In Müller’s view, as a specialist in defence electronics, Airbus with all the technologies in its portfolio – and integration knowledge – was well placed to bring to market a quick-response protection system with, he underlined, extremely low false alarm rates. Drilling down into the specifics of how the Counter-UAV System operates, according to Airbus DS, it combines sensor data from different sources with the latest data fusion, signal analysis, and jamming technologies. Essentially the system uses operational radars, infrared cameras and direction finders from Airbus Defence and Space’s portfolio to identify the drone and assess its threat potential, as well as to find the pilot, at ranges between five and 10km. In addition, based on an extensive threat library, and real-time analysis of control signals, a jammer interrupts the link between drone and pilot and/or its navigation.

When it comes to the jamming employed by the system, Airbus Defence and Space points out that because it is employing ‘Smart Responsive Jamming Technology’ the jamming signals are blocking only the relevant frequencies used to operate the drone while other frequencies in the vicinity remain operational. Since the jamming technology contains versatile receiving and transmitting capabilities, Airbus points out that, more sophisticated measures like remote control classification and GPS spoofing can be utilised as well. This allows effective and specific jamming and also a controlled takeover of the UAV.

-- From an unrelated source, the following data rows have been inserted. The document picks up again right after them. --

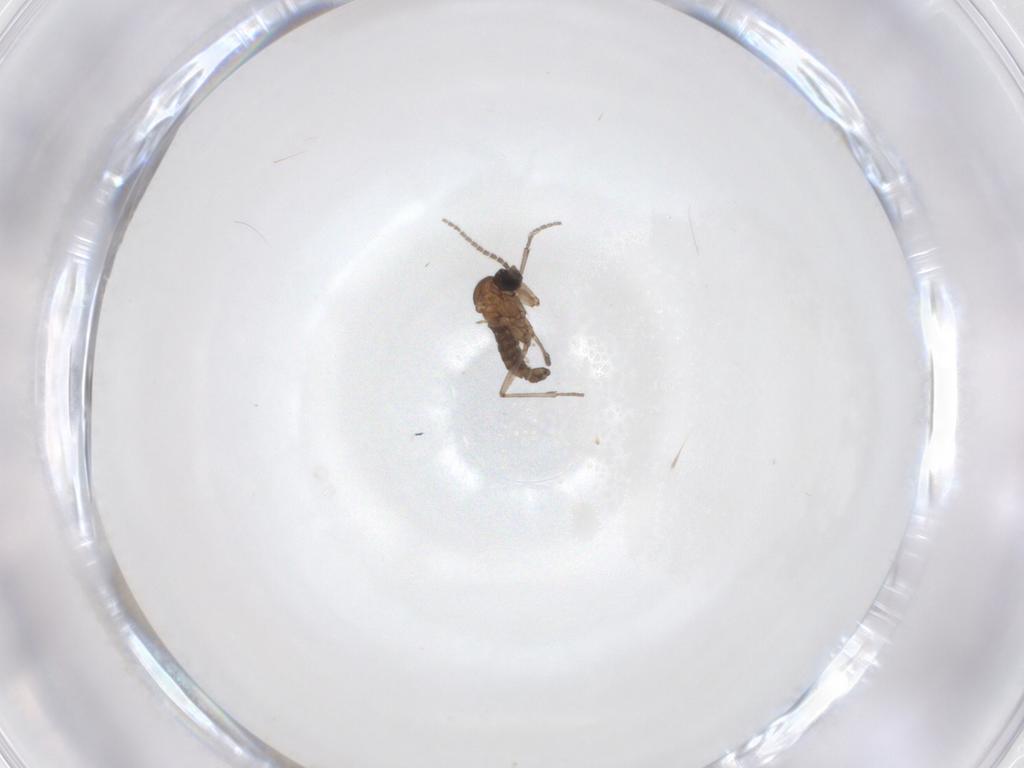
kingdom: Animalia
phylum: Arthropoda
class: Insecta
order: Diptera
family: Sciaridae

So to conclude, whether the threat comes from a UAV or an IED it is clear that jamming by portable, vehicle-based, or site-specific solutions will remain an invaluable tool in the disruption of potential attacks.

Timothy Compston is a journalist and PR professional who specialises in security issues. He studied International Relations and Strategic Studies at Lancaster University, is PR director at Compston PR and a previous chairman of both the National PR Committee and CCTV PR Committee of the British Security Industry Association (BSIA).